» **Task goal**
Scan the records below for the line containing "M462,1698L472,1683L487,1670" and the line containing "Kokufu Iwami Line</text>". Copy both, plus every line between, exactly.
------------------------------------
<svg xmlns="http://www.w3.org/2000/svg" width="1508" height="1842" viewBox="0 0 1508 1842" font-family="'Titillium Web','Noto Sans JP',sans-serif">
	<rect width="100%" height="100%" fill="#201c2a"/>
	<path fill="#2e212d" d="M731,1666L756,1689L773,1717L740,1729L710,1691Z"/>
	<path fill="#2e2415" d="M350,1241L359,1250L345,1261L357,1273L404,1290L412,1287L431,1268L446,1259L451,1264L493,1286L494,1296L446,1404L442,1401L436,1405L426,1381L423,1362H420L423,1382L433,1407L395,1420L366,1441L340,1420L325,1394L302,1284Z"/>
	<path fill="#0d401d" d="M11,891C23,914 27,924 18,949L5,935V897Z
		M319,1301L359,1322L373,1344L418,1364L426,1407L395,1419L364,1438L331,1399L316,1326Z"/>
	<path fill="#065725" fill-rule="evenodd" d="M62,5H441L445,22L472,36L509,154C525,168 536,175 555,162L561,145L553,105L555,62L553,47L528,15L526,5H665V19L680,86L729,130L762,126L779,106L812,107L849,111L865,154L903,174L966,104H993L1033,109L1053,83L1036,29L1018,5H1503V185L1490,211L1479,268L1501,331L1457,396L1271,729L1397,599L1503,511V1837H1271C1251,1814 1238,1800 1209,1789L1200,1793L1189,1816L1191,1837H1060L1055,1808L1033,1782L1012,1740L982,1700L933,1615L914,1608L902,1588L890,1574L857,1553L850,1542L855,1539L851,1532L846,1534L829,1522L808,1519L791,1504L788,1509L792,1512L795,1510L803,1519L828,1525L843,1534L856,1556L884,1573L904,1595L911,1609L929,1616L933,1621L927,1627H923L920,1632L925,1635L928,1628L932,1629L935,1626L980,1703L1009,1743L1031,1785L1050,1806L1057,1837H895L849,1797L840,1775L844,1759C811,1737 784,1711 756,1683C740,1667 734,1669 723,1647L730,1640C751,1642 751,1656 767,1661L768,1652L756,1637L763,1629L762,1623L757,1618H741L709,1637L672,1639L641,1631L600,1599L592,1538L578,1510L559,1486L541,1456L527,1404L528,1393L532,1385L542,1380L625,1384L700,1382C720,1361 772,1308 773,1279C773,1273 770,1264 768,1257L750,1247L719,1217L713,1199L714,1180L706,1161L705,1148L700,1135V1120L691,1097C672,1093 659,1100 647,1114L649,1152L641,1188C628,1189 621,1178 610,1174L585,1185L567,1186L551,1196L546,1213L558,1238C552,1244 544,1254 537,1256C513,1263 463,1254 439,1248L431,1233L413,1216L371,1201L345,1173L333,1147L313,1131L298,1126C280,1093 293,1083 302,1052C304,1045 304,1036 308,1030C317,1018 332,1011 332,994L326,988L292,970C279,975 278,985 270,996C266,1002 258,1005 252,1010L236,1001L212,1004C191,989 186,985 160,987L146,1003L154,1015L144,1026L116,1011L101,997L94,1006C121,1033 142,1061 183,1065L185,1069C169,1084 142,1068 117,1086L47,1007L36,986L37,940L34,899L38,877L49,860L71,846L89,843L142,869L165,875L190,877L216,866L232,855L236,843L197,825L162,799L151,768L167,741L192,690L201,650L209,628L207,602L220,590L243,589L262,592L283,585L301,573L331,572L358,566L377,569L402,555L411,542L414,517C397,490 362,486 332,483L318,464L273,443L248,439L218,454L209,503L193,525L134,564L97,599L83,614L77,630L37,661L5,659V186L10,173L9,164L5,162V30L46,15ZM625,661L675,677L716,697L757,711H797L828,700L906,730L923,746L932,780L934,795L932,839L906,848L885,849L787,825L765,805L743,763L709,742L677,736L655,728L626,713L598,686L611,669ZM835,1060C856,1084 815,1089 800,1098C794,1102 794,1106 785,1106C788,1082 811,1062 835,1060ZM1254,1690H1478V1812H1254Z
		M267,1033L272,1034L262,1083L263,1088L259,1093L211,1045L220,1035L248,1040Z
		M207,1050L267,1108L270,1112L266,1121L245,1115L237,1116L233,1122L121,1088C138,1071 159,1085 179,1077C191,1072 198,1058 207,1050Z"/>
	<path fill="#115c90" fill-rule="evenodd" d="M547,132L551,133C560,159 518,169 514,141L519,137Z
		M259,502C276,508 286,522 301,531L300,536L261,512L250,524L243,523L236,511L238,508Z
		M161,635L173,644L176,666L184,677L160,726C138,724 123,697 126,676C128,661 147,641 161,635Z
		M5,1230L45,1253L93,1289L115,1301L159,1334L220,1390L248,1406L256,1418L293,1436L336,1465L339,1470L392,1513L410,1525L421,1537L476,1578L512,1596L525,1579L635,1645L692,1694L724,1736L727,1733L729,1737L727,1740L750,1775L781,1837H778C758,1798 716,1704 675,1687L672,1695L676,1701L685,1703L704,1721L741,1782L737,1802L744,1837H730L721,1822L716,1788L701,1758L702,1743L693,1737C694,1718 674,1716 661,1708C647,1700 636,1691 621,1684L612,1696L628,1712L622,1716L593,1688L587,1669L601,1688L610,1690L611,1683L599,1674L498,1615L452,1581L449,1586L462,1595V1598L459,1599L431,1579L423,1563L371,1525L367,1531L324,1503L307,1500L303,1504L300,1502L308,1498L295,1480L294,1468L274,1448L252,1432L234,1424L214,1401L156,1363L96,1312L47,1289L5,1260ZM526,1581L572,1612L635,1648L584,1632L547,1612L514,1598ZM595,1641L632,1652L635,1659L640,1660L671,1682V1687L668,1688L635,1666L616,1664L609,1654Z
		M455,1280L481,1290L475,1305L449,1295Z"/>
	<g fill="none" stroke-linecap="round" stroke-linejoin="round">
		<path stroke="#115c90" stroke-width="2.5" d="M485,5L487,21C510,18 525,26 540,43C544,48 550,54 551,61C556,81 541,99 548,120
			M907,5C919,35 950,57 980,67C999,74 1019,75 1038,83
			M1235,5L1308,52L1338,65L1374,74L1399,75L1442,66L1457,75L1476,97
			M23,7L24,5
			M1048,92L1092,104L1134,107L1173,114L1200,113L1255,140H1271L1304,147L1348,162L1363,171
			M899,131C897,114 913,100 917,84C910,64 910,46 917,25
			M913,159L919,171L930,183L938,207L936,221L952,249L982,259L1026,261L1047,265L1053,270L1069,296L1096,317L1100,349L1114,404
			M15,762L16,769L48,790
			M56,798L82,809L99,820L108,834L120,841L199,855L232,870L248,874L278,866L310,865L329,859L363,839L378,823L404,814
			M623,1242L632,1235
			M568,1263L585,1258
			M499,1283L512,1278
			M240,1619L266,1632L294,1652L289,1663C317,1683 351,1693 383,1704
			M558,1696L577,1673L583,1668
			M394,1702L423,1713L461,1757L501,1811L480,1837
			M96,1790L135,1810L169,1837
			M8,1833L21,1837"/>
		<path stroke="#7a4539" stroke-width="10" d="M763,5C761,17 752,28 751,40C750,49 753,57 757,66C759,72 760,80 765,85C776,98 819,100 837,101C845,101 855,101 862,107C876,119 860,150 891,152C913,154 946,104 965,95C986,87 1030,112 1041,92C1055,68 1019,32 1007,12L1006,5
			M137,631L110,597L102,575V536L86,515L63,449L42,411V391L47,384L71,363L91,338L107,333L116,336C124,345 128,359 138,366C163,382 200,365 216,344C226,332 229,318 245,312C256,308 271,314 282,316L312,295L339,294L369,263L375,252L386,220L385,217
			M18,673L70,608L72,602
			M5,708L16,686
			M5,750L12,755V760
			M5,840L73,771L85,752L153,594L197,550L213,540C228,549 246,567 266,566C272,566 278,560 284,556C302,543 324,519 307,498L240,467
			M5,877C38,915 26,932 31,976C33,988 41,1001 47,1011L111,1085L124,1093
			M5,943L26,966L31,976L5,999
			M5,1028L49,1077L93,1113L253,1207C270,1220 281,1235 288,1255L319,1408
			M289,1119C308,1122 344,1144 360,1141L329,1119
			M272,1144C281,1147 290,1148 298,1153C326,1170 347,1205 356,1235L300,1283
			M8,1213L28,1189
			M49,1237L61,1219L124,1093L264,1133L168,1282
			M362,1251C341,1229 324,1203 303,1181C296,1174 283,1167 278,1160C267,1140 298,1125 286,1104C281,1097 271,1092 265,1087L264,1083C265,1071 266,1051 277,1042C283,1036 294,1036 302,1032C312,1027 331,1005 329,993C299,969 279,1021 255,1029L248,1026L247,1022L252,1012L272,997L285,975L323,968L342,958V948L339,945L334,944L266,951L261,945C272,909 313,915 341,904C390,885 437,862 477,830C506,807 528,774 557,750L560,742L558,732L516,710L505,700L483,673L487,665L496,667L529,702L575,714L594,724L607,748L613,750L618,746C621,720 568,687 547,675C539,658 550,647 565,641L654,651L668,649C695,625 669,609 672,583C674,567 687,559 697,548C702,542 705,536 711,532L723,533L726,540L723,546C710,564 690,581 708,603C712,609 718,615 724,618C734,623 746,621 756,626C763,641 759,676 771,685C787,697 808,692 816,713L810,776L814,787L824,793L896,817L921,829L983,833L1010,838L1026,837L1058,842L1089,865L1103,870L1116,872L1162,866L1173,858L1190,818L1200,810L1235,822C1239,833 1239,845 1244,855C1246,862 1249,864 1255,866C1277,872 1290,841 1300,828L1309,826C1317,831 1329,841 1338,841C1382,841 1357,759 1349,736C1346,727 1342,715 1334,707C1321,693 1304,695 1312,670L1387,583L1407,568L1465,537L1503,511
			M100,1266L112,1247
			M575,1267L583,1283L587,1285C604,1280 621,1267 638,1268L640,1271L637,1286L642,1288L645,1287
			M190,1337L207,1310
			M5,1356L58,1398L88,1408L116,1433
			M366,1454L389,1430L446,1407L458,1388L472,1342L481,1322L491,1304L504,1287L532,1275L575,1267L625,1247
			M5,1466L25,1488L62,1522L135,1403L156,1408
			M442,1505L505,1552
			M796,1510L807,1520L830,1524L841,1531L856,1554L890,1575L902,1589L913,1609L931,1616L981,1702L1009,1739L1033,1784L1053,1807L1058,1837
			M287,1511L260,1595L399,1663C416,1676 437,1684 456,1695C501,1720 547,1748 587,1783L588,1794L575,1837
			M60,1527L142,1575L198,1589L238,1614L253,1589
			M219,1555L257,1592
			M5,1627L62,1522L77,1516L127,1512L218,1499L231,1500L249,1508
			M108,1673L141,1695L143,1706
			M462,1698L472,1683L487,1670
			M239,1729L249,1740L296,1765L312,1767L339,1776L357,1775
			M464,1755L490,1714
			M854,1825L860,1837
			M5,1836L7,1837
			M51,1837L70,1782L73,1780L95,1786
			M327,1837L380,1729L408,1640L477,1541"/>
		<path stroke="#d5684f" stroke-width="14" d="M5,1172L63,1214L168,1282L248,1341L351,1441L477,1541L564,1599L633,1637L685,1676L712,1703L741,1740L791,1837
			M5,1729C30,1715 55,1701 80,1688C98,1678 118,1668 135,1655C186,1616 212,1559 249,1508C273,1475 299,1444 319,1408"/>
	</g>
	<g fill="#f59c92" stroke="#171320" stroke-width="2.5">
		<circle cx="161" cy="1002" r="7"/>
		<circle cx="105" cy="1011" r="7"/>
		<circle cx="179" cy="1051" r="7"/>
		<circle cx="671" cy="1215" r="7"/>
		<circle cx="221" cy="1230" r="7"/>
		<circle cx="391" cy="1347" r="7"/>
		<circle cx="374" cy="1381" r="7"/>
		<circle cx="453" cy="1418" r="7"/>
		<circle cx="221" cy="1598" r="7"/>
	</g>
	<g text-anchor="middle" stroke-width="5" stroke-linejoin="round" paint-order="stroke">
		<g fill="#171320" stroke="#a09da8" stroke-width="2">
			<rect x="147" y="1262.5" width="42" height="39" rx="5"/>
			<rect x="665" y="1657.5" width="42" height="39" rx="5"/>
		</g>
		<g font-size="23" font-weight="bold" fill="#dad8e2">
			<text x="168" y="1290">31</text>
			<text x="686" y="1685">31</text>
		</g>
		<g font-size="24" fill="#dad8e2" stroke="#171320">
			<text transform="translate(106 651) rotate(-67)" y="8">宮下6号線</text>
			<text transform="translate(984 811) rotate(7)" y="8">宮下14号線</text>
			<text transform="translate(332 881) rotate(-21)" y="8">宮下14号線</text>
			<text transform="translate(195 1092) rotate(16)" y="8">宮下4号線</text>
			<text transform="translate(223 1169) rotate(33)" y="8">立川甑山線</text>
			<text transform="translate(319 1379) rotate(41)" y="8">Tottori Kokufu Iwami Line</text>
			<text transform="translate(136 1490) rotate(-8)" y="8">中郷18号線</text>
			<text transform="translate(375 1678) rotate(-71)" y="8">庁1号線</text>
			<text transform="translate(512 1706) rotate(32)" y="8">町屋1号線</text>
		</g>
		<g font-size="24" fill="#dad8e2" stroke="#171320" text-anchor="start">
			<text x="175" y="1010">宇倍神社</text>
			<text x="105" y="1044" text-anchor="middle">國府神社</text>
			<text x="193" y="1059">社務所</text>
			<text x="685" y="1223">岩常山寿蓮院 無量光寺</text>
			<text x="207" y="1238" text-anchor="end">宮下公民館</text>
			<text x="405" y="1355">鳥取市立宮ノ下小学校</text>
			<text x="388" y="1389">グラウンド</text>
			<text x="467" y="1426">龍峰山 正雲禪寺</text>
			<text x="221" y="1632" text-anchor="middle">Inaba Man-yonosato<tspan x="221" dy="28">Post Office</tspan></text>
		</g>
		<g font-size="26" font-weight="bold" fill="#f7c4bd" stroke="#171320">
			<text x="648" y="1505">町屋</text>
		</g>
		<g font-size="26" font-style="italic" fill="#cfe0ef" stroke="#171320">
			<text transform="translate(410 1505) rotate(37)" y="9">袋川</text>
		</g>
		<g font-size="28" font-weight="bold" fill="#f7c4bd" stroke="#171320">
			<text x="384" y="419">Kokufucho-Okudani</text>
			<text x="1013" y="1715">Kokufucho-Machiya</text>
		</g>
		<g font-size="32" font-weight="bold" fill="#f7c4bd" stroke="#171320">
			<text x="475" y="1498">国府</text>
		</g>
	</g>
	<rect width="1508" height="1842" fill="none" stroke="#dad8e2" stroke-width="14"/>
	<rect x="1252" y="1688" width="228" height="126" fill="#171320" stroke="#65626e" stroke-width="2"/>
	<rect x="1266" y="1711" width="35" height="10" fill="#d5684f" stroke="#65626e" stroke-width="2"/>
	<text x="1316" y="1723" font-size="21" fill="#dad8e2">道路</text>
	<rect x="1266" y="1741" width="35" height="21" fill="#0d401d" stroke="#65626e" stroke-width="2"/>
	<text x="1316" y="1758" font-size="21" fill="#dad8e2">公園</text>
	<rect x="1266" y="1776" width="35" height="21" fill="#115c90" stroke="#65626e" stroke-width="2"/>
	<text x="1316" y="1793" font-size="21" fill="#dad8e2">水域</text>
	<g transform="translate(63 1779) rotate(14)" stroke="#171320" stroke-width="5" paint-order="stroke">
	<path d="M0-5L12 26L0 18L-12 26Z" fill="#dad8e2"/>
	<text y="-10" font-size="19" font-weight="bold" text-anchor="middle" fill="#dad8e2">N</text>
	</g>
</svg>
------------------------------------
» **Output below**
			M462,1698L472,1683L487,1670
			M239,1729L249,1740L296,1765L312,1767L339,1776L357,1775
			M464,1755L490,1714
			M854,1825L860,1837
			M5,1836L7,1837
			M51,1837L70,1782L73,1780L95,1786
			M327,1837L380,1729L408,1640L477,1541"/>
		<path stroke="#d5684f" stroke-width="14" d="M5,1172L63,1214L168,1282L248,1341L351,1441L477,1541L564,1599L633,1637L685,1676L712,1703L741,1740L791,1837
			M5,1729C30,1715 55,1701 80,1688C98,1678 118,1668 135,1655C186,1616 212,1559 249,1508C273,1475 299,1444 319,1408"/>
	</g>
	<g fill="#f59c92" stroke="#171320" stroke-width="2.5">
		<circle cx="161" cy="1002" r="7"/>
		<circle cx="105" cy="1011" r="7"/>
		<circle cx="179" cy="1051" r="7"/>
		<circle cx="671" cy="1215" r="7"/>
		<circle cx="221" cy="1230" r="7"/>
		<circle cx="391" cy="1347" r="7"/>
		<circle cx="374" cy="1381" r="7"/>
		<circle cx="453" cy="1418" r="7"/>
		<circle cx="221" cy="1598" r="7"/>
	</g>
	<g text-anchor="middle" stroke-width="5" stroke-linejoin="round" paint-order="stroke">
		<g fill="#171320" stroke="#a09da8" stroke-width="2">
			<rect x="147" y="1262.5" width="42" height="39" rx="5"/>
			<rect x="665" y="1657.5" width="42" height="39" rx="5"/>
		</g>
		<g font-size="23" font-weight="bold" fill="#dad8e2">
			<text x="168" y="1290">31</text>
			<text x="686" y="1685">31</text>
		</g>
		<g font-size="24" fill="#dad8e2" stroke="#171320">
			<text transform="translate(106 651) rotate(-67)" y="8">宮下6号線</text>
			<text transform="translate(984 811) rotate(7)" y="8">宮下14号線</text>
			<text transform="translate(332 881) rotate(-21)" y="8">宮下14号線</text>
			<text transform="translate(195 1092) rotate(16)" y="8">宮下4号線</text>
			<text transform="translate(223 1169) rotate(33)" y="8">立川甑山線</text>
			<text transform="translate(319 1379) rotate(41)" y="8">Tottori Kokufu Iwami Line</text>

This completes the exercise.